図1はインピーダンスを測定する際の様子を示した模式図である。 図2はインピーダンスを測定する際の様子を示した模式図である。 図3は本発明の実施例に係る内臓脂肪測定装置の全体構成図である。 図4は本発明の実施例に係る内臓脂肪測定装置の制御ブロック図である。 図5は本発明の実施例に係る内臓脂肪測定装置におけるバックルの外観斜視図である。 図6は本発明の実施例に係る内臓脂肪測定装置におけるバックルを分離した様子を示す斜視図である。 図7は本発明の実施例に係る内臓脂肪測定装置におけるバックルにベルト部を取り付ける際の様子を示す斜視図である。 図8は本発明の実施例に係る内臓脂肪測定装置におけるバックルにベルトを固定した状態を示す模式的断面図である。 図9は本発明の実施例に係る内臓脂肪測定装置におけるバックルにベルトを固定した状態を示す模式的断面図である。 図10は本発明の実施例に係る内臓脂肪測定装置におけるベルトの一部破断平面図である。 図11は本発明の実施例に係る内臓脂肪測定装置におけるバックルの平面図である。 図12は本発明の実施例に係る内臓脂肪測定装置における押し当て部材の裏面図である。
符号の説明
100,100B 装置本体
110,110B 表示部
120,120B 操作部
130B 制御部
131B 演算処理部
131Ba インピーダンス算出部
131Bb 各種脂肪量算出部
140B 電源部
150B メモリ部
160B 電位差検出部
170B 回路切替部
180B 定電流生成部
190B ユーザ情報入力部
201,202,203,204 クリップ
300 ベルト
310 押し当て部材
311 スリット
320 ベルト部
321 把持部
322 指標
330 バックル
331 第1部材
331a ローラ
332 第2部材
332a ローラ
333 底板
334 スリット
400 測定ユニット
400B 体格情報計測部
401 カーソル支持部
401a 横幅測定用カーソル部
401b 縦幅測定用カーソル部
500 コンセント
E 電極

Claims (7)

  1. 胴体のうち腹部を通り胴体の体軸に垂直な断面の胴体断面積を算出する基礎となる胴体測定情報と、
    手足から胴体を通るように電流を流し、胴体表面の一部の電位差を測定することで得られた胴体全体のインピーダンス情報と、
    複数の電極を有するベルトを胴体に巻くことで、胴体の表層付近を通るように電流を流し、胴体表面の一部の電位差を測定することで得られた胴体表層部のインピーダンス情報と、
    に基づいて、内臓脂肪量を算出する内臓脂肪測定装置であって、
    前記ベルトは、
    測定対象者の背中に押し当てられ、かつ前記電極が設けられた押し当て部材と、
    該押し当て部材の両側にそれぞれ固定された一対のベルト部と、
    これら一対のベルト部を固定するバックルと、
    を備え、
    前記一対のベルト部には、ベルトにおける基準となる位置からの距離を示す指標がそれぞれ設けられていることを特徴とする内臓脂肪測定装置。

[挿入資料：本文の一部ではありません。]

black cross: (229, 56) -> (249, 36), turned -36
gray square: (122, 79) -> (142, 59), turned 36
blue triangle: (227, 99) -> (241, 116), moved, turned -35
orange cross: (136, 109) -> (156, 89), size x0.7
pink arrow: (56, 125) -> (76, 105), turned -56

  2. 前記胴体表面の一部の電位差を測定する場合には、背中側の電位差を測定することを特徴とする請求項1に記載の内臓脂肪測定装置。
  3. 前記胴体表面の一部の電位差を測定する場合には、胴体の体軸方向の電位差を測定することを特徴とする請求項1または2に記載の内臓脂肪測定装置。

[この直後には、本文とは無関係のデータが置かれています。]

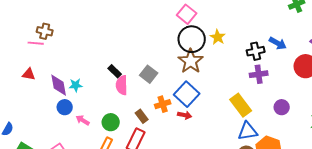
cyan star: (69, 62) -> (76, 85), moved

  4. 前記バックルには、前記一対のベルト部がそれぞれ巻かれて、これら一対のベルト部をそれぞれ支持する一対のローラが設けられていることを特徴とする請求項1,2または3に記載の内臓脂肪測定装置。
  5. 前記バックルの中央には透明板が設けられており、この透明板には前記バックルの幅方向の中心を示す指標が設けられていることを特徴とする請求項1〜4のいずれか一つに記載の内臓脂肪測定装置。

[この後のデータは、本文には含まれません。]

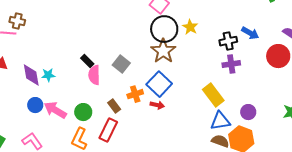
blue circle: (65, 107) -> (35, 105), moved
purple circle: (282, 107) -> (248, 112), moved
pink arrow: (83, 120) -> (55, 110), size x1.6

  6. 前記押し当て部材における背中に押し当てる面の裏面には、前記押し当て部材の幅方向の中心位置を示す指標が設けられていることを特徴とする請求項1〜5のいずれか一つに記載の内臓脂肪測定装置。
  7. 前記胴体全体のインピーダンス情報から脂肪を除く除脂肪断面積を算出し、前記胴体表層部のインピーダンス情報から皮下脂肪断面積を算出し、前記胴体測定情報から算出された胴体断面積からこれら除脂肪断面積及び皮下脂肪断面積を減ずることで内脂肪断面積を算出することを特徴とする請求項1〜6のいずれか一つに記載の内臓脂肪測定装置。